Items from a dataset

◆ ◆ ◆ ◆ ◆ ◆ ◆

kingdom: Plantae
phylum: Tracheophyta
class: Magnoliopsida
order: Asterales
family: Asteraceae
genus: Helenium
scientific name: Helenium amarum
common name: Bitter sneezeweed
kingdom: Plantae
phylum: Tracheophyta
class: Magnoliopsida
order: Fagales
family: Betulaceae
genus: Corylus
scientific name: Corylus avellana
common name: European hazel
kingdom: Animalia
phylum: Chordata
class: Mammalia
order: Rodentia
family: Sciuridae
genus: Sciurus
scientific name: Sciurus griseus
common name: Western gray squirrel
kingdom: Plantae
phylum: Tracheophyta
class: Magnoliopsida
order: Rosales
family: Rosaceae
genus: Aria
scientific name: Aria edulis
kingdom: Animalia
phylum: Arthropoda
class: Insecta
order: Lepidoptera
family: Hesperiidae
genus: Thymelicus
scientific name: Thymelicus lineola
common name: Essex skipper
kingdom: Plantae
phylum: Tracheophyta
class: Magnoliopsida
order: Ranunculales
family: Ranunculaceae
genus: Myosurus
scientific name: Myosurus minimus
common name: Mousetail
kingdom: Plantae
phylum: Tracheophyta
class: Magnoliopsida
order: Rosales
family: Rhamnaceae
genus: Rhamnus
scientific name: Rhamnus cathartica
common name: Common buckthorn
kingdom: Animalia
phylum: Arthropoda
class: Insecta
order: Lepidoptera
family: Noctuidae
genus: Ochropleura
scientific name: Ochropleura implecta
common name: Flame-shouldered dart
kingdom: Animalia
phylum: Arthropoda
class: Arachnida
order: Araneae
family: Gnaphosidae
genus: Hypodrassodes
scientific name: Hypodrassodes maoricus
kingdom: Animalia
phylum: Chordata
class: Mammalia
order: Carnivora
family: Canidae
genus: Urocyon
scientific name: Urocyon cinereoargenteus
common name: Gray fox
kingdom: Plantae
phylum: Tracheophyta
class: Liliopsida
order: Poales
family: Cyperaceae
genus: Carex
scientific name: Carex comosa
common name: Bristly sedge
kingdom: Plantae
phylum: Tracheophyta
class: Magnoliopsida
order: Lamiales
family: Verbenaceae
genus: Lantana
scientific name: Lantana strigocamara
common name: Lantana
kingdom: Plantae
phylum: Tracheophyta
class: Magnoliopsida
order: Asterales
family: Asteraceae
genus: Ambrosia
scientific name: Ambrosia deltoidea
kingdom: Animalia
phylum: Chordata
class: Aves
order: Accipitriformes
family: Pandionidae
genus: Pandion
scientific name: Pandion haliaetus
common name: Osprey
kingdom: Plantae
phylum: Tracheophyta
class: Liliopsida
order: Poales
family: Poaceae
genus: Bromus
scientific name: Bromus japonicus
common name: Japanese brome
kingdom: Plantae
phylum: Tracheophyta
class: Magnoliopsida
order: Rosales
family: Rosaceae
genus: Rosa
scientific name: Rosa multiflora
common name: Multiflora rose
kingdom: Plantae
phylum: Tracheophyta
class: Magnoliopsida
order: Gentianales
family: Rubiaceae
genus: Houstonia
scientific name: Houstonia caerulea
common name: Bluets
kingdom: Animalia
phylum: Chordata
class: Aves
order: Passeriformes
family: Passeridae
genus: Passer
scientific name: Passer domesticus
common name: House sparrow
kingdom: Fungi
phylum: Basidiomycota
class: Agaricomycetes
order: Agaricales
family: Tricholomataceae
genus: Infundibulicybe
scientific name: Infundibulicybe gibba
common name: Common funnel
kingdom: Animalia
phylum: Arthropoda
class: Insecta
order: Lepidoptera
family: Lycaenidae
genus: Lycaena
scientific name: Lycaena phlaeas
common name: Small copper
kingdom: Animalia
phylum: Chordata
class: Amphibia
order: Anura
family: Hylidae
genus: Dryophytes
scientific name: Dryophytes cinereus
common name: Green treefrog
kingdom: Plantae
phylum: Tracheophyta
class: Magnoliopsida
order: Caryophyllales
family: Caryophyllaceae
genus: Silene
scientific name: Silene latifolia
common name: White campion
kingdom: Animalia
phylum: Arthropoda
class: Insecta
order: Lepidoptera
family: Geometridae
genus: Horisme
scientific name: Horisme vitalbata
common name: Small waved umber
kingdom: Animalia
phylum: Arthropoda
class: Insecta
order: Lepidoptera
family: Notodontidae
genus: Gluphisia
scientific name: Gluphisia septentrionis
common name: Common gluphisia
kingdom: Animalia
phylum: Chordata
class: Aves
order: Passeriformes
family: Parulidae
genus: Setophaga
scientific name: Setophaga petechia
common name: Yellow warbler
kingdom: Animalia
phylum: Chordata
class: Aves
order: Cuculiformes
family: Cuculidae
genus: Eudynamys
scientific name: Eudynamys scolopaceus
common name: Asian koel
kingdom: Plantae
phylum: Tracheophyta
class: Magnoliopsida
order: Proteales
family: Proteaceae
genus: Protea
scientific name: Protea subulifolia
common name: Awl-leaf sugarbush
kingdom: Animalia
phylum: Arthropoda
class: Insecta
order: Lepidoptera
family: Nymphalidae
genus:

◆ ◆ ◆ ◆ ◆ ◆ ◆

Return every one of the lines above with no changes at all.

kingdom: Plantae
phylum: Tracheophyta
class: Magnoliopsida
order: Asterales
family: Asteraceae
genus: Helenium
scientific name: Helenium amarum
common name: Bitter sneezeweed
kingdom: Plantae
phylum: Tracheophyta
class: Magnoliopsida
order: Fagales
family: Betulaceae
genus: Corylus
scientific name: Corylus avellana
common name: European hazel
kingdom: Animalia
phylum: Chordata
class: Mammalia
order: Rodentia
family: Sciuridae
genus: Sciurus
scientific name: Sciurus griseus
common name: Western gray squirrel
kingdom: Plantae
phylum: Tracheophyta
class: Magnoliopsida
order: Rosales
family: Rosaceae
genus: Aria
scientific name: Aria edulis
kingdom: Animalia
phylum: Arthropoda
class: Insecta
order: Lepidoptera
family: Hesperiidae
genus: Thymelicus
scientific name: Thymelicus lineola
common name: Essex skipper
kingdom: Plantae
phylum: Tracheophyta
class: Magnoliopsida
order: Ranunculales
family: Ranunculaceae
genus: Myosurus
scientific name: Myosurus minimus
common name: Mousetail
kingdom: Plantae
phylum: Tracheophyta
class: Magnoliopsida
order: Rosales
family: Rhamnaceae
genus: Rhamnus
scientific name: Rhamnus cathartica
common name: Common buckthorn
kingdom: Animalia
phylum: Arthropoda
class: Insecta
order: Lepidoptera
family: Noctuidae
genus: Ochropleura
scientific name: Ochropleura implecta
common name: Flame-shouldered dart
kingdom: Animalia
phylum: Arthropoda
class: Arachnida
order: Araneae
family: Gnaphosidae
genus: Hypodrassodes
scientific name: Hypodrassodes maoricus
kingdom: Animalia
phylum: Chordata
class: Mammalia
order: Carnivora
family: Canidae
genus: Urocyon
scientific name: Urocyon cinereoargenteus
common name: Gray fox
kingdom: Plantae
phylum: Tracheophyta
class: Liliopsida
order: Poales
family: Cyperaceae
genus: Carex
scientific name: Carex comosa
common name: Bristly sedge
kingdom: Plantae
phylum: Tracheophyta
class: Magnoliopsida
order: Lamiales
family: Verbenaceae
genus: Lantana
scientific name: Lantana strigocamara
common name: Lantana
kingdom: Plantae
phylum: Tracheophyta
class: Magnoliopsida
order: Asterales
family: Asteraceae
genus: Ambrosia
scientific name: Ambrosia deltoidea
kingdom: Animalia
phylum: Chordata
class: Aves
order: Accipitriformes
family: Pandionidae
genus: Pandion
scientific name: Pandion haliaetus
common name: Osprey
kingdom: Plantae
phylum: Tracheophyta
class: Liliopsida
order: Poales
family: Poaceae
genus: Bromus
scientific name: Bromus japonicus
common name: Japanese brome
kingdom: Plantae
phylum: Tracheophyta
class: Magnoliopsida
order: Rosales
family: Rosaceae
genus: Rosa
scientific name: Rosa multiflora
common name: Multiflora rose
kingdom: Plantae
phylum: Tracheophyta
class: Magnoliopsida
order: Gentianales
family: Rubiaceae
genus: Houstonia
scientific name: Houstonia caerulea
common name: Bluets
kingdom: Animalia
phylum: Chordata
class: Aves
order: Passeriformes
family: Passeridae
genus: Passer
scientific name: Passer domesticus
common name: House sparrow
kingdom: Fungi
phylum: Basidiomycota
class: Agaricomycetes
order: Agaricales
family: Tricholomataceae
genus: Infundibulicybe
scientific name: Infundibulicybe gibba
common name: Common funnel
kingdom: Animalia
phylum: Arthropoda
class: Insecta
order: Lepidoptera
family: Lycaenidae
genus: Lycaena
scientific name: Lycaena phlaeas
common name: Small copper
kingdom: Animalia
phylum: Chordata
class: Amphibia
order: Anura
family: Hylidae
genus: Dryophytes
scientific name: Dryophytes cinereus
common name: Green treefrog
kingdom: Plantae
phylum: Tracheophyta
class: Magnoliopsida
order: Caryophyllales
family: Caryophyllaceae
genus: Silene
scientific name: Silene latifolia
common name: White campion
kingdom: Animalia
phylum: Arthropoda
class: Insecta
order: Lepidoptera
family: Geometridae
genus: Horisme
scientific name: Horisme vitalbata
common name: Small waved umber
kingdom: Animalia
phylum: Arthropoda
class: Insecta
order: Lepidoptera
family: Notodontidae
genus: Gluphisia
scientific name: Gluphisia septentrionis
common name: Common gluphisia
kingdom: Animalia
phylum: Chordata
class: Aves
order: Passeriformes
family: Parulidae
genus: Setophaga
scientific name: Setophaga petechia
common name: Yellow warbler
kingdom: Animalia
phylum: Chordata
class: Aves
order: Cuculiformes
family: Cuculidae
genus: Eudynamys
scientific name: Eudynamys scolopaceus
common name: Asian koel
kingdom: Plantae
phylum: Tracheophyta
class: Magnoliopsida
order: Proteales
family: Proteaceae
genus: Protea
scientific name: Protea subulifolia
common name: Awl-leaf sugarbush
kingdom: Animalia
phylum: Arthropoda
class: Insecta
order: Lepidoptera
family: Nymphalidae
genus:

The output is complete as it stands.